A great fire was burning though the day was warm enough, and by the fire sat a mound of a woman. She could be of no great height, perhaps she was not very stout, but she sat heaped together and shapeless, a flaccid mass. She had a table by her, and on it some warm drink that steamed. Through the drifting vapour Harry saw her face, and seemed to see it change and vanish like the vapour. For it was all bloated and loose, and it trembled, and it had no colour in it but a pallid grey. And as he looked there came to him a sense of death.

Yet she was pompously dressed, in a dress cut very low, a dress of rich stuff and colour, and there was an array of jewels sparkling about her neck and at her bosom, and her hands lay heavy with rings.

There hung about her a woman buxom and pleasant enough, yet with something sly in her plump face. "Fie, ma'am, fie," she was saying, "the Council is here but for your pleasure:" she looked up and nodded imperiously at Masham.

"The Prince James, ma'am," Masham cried.

The Queen, who had seemed to see nothing of their coming, started and shook and blinked towards him. "He is loud, Abbie. Tell him not to be loud," she complained.
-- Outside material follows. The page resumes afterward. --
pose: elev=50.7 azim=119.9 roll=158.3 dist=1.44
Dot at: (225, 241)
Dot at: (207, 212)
"Look, ma'am, look," Lady Masham patted at her. "It is your brother, it is Prince James."

The Pretender came forward, holding out his hand. "Am I welcome, Anne?" he said heavily.
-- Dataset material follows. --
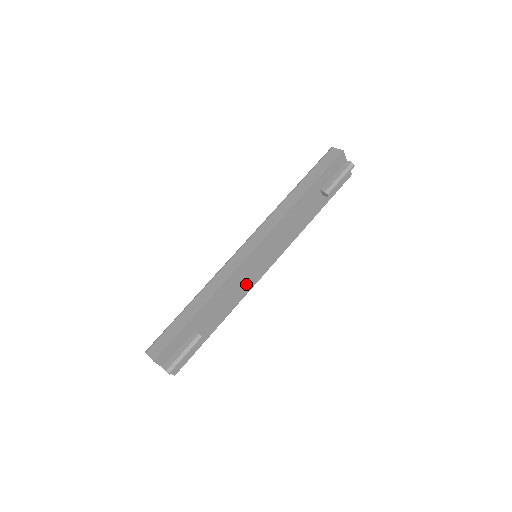
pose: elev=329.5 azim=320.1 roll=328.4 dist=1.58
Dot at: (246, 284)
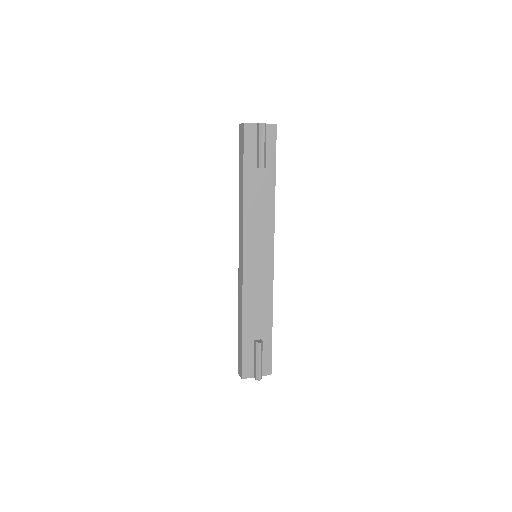
Dot at: (264, 282)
The Queen stared at him with dull eyes. "It is King Charles," she said, and stirred in her chair and gave a foolish laugh. "No, but he is like King Charles. But King Charles had so many sons. Who is he, Abbie? Why does he come? The Council is waiting."

"I am your brother, Anne," the Pretender said.

"What does he say, Abbie?" the Queen turned to Lady Masham and took her hand and fondled it feebly. "I am alone. There is none left to me. My boy is dead. My babies—I am alone. I am alone."

"I am your brother and your King," the Pretender cried.

She fell back in her chair staring at him. Her mouth opened and a mumble came from it. Then there was silence a moment, and then she began to shake, and one hand beat upon the table with its rings. So they waited a while, watching the tremulous, shapeless mass of her, and the tap, tap, tap of her hand beat through the room.

Lady Masham took command. "Nay, sir, leave her. You can do no more now. Let her be. I will handle her if I can." She rustled across the room and struck a bell. "Masham, bring Dr. Arbuthnot. He irks her less than the rest."

Harry followed the Pretender into the outer room, shambling awkwardly. The progress from failure to failure dazed him. He recalled afterwards, as many petty matters of this time stayed vivid in his memory, a preposterous blunder into a chair. The Pretender sat down and stretched at his ease. "We are too late, I think," he said coldly. "It is the genius of my family." He took snuff. "You may go, if you will, Mr. Boyce."

Harry looked up and struggled to collect himself. "Not till you are in safety," he said, and was dully aware of some discomfort. The dying woman, the sheer ugliness of death, the sordid emotions about her numbed the life in him. He felt himself in a world inhuman. Yet, even afterwards, he seems not to have discovered anything ignoble in his admired Pretender. The blame was fate's that mocked coldly at the hopes and affections of men.

"I am obliged, sir," said the Pretender, and so they waited together….

After a little while of gloomy silence in that bare room, Masham broke in, beckoning and muttering: "Sir, sir, the Queen is dead."

The Pretender stood up. "Enfin," said he, with a shrug.